The Court reached this conclusion about the article of manufacture claim because the steps that would be carried out by the computer program are nothing more than an unpatentable method that can be performed entirely in the human mind or by a human using a pen and paper. Section 101 is not satisfied by a method process “standing alone and untied to another category of statutory subject matter even when a practical application was claimed,” Judge Dyk explained, citing his opinion in In re Comiskey, 554 F.3d 967 (Fed. Cir. 2009). By the same token, the “Beauregard” claim (see In re Beauregard, 53 F.3d 1583 (Fed. Cir. 1995)) to the computer readable medium reciting the method steps that are unpatentable cannot stand, according to the appellate panel.
The Court also rejected the argument that the Beauregard claim, directed to a tangible, man-made article of manufacture, is per se outside of the Supreme Court categories excluded from patentable subject matter. Judge Dyk discussed In re Abele, 684 F.2d 902 (CCPA 1982), which claimed an unpatentable “method for displaying data” and an “apparatus for displaying data” that performs out the steps of the unpatentable method. Due to the broad and functionally-defined nature of the apparatus claim, according to Abele, treating the apparatus claim differently from the method claim would exalt form over substance. The Abele Court required the applicant to demonstrate that the claims were “truly drawn to a specific apparatus distinct from other apparatuses capable of performing the identical functions,” Judge Dyk pointed out.
In this case, the Court concluded, Cyberspace failed to prove its article of manufacture claim is “truly drawn to a specific” computer readable medium, rather than to the underlying method of credit card fraud. Acknowledging that a programmed general purpose computer creates a new machine under In re Alappat, 33 F.3d 1526 (Fed. Cir. 1994), Judge Dyk added the following:
But we have never suggested that simply reciting the use of a computer to execute an algorithm that can be performed entirely in the human mind falls within the Alappat rule. Thus, despite its Beauregard claim format, under Abele, we treat claim 2 as a process claim for patent-eligibility purposes.

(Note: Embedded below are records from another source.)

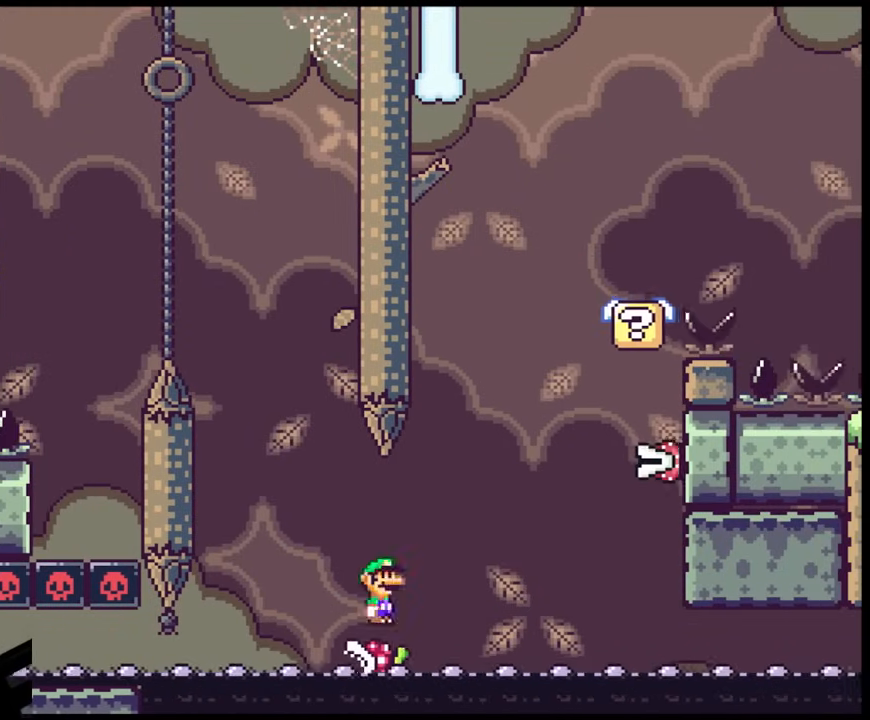
{"buttons": ["X"], "events": [[33, "DPAD_LEFT", "down"], [33, "DPAD_RIGHT", "up"], [150, "DPAD_LEFT", "up"], [150, "DPAD_RIGHT", "down"], [283, "DPAD_RIGHT", "up"]]}
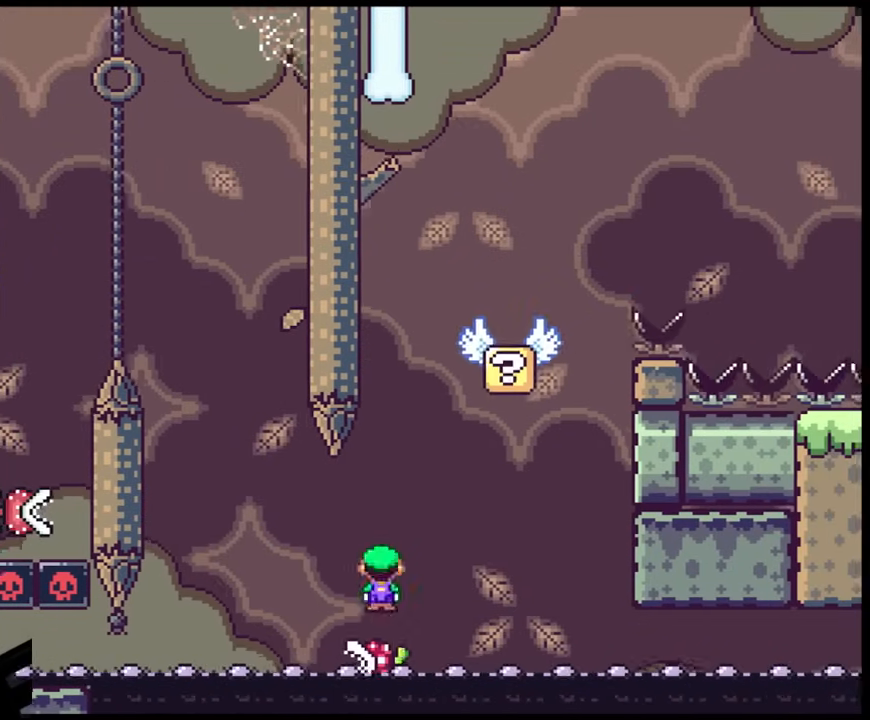
{"buttons": ["A", "X", "DPAD_LEFT"], "events": [[150, "A", "down"], [483, "DPAD_LEFT", "down"]]}
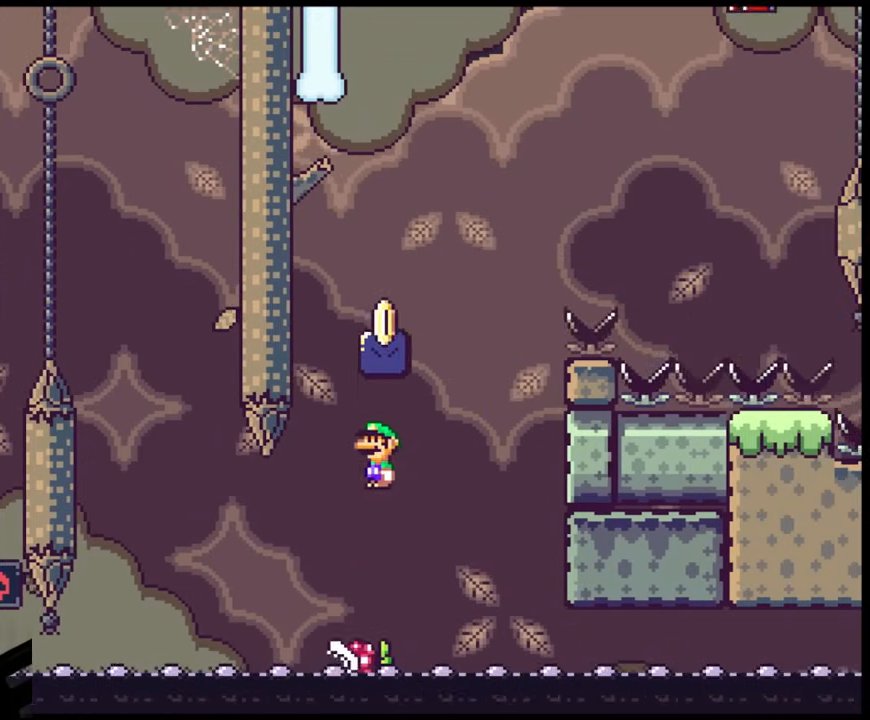
{"buttons": ["A", "X", "DPAD_RIGHT"], "events": [[100, "DPAD_LEFT", "up"], [100, "DPAD_RIGHT", "down"]]}
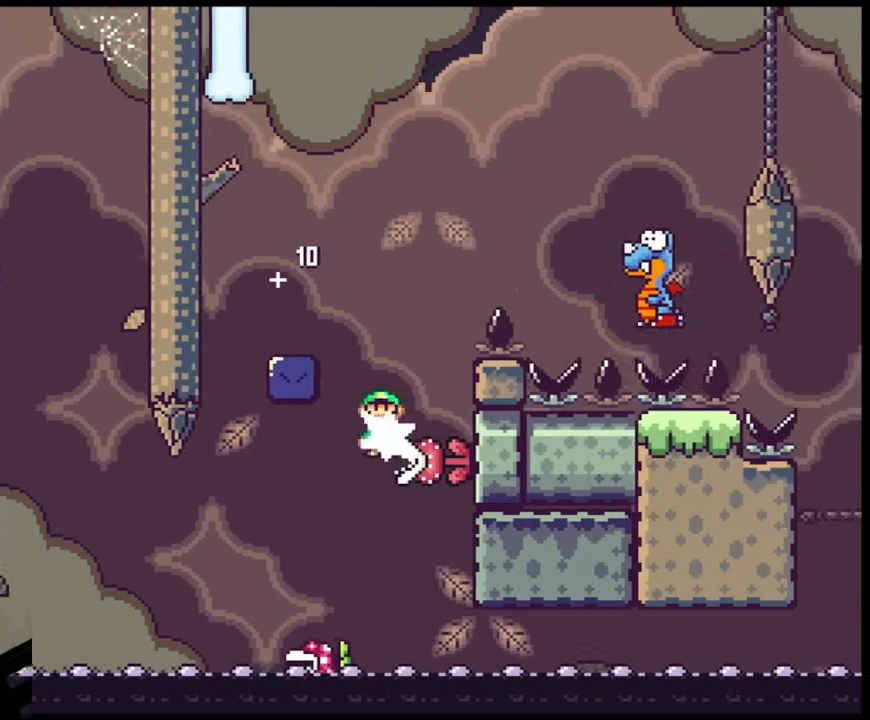
{"buttons": ["A", "X", "DPAD_LEFT"], "events": [[50, "A", "up"], [100, "DPAD_LEFT", "down"], [100, "DPAD_RIGHT", "up"], [167, "A", "down"], [250, "DPAD_LEFT", "up"], [350, "DPAD_LEFT", "down"]]}
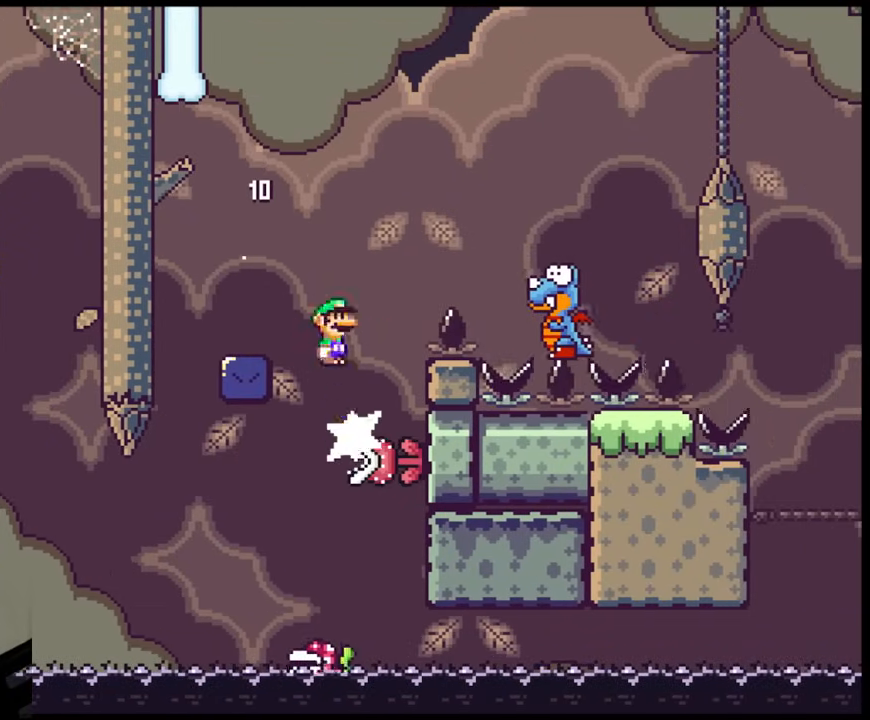
{"buttons": ["Y", "DPAD_RIGHT"], "events": [[167, "A", "up"], [183, "DPAD_LEFT", "up"], [267, "DPAD_RIGHT", "down"], [467, "X", "up"], [483, "Y", "down"]]}
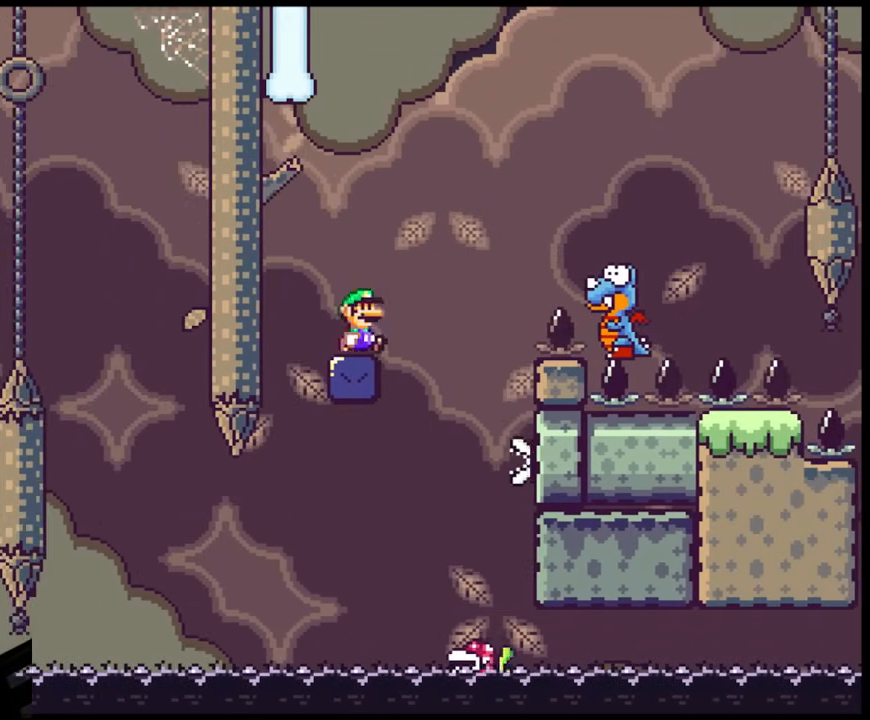
{"buttons": ["B", "Y", "DPAD_RIGHT"], "events": [[100, "B", "down"]]}
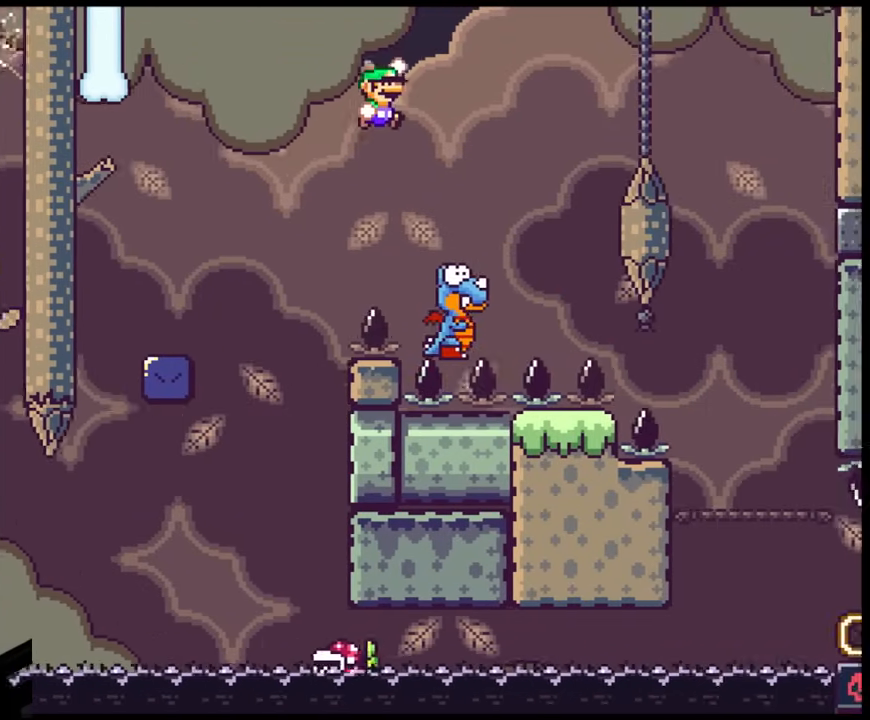
{"buttons": ["B", "Y", "DPAD_RIGHT"], "events": [[267, "DPAD_LEFT", "down"], [267, "DPAD_RIGHT", "up"], [350, "DPAD_UP", "down"], [383, "DPAD_LEFT", "up"], [383, "DPAD_RIGHT", "down"], [383, "DPAD_UP", "up"]]}
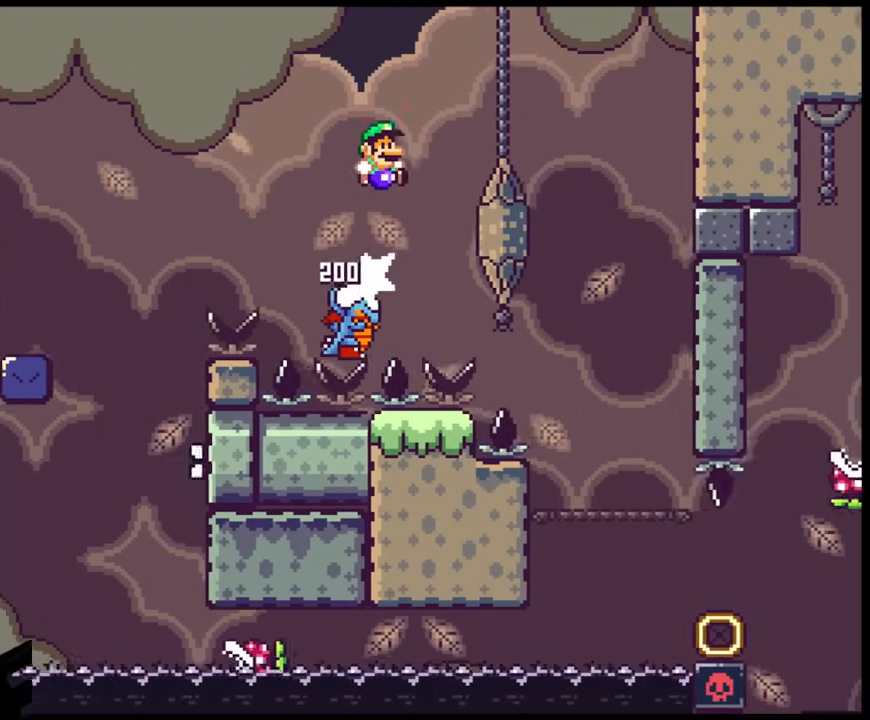
{"buttons": ["B", "Y", "DPAD_RIGHT"], "events": []}
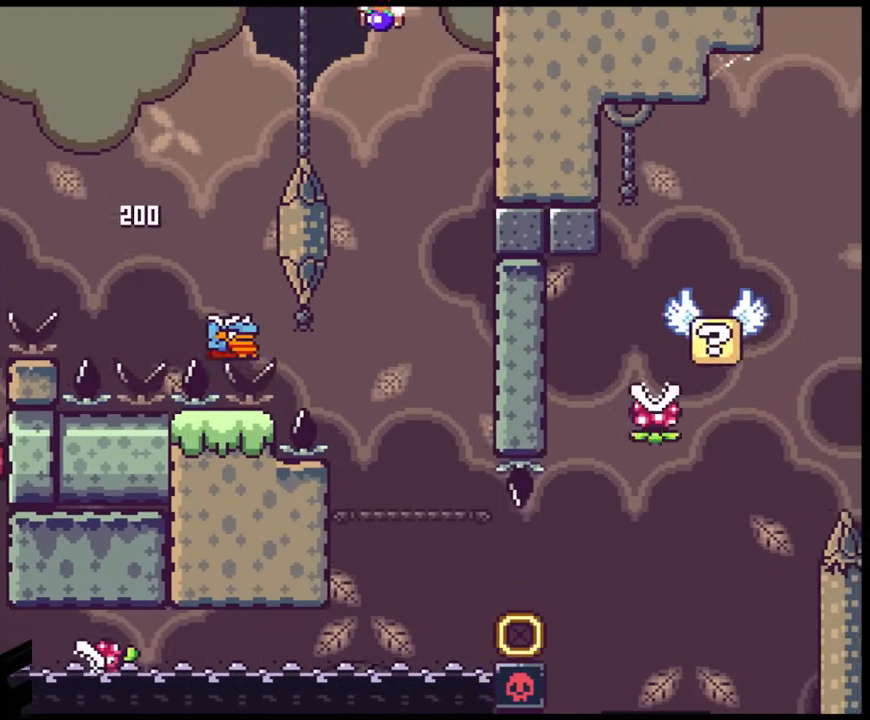
{"buttons": ["B", "Y"], "events": [[17, "DPAD_UP", "down"], [33, "DPAD_LEFT", "down"], [33, "DPAD_RIGHT", "up"], [33, "DPAD_UP", "up"], [183, "DPAD_LEFT", "up"]]}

With respect to the method claim itself, the Court held that it does not involve machine operation and fails the transformation test in that it simply requires one to “obtain and compare intangible data pertinent to business risks.” It rejected the argument that, because obtaining an Internet address would not be possible without the Internet, the method is necessarily tied to a machine. Nothing in the claim requires the use of the Internet to obtain the address data. “Such a method that can be performed by human thought alone is merely an abstract idea and is not patent-eligible under §101,” Judge Dyk wrote.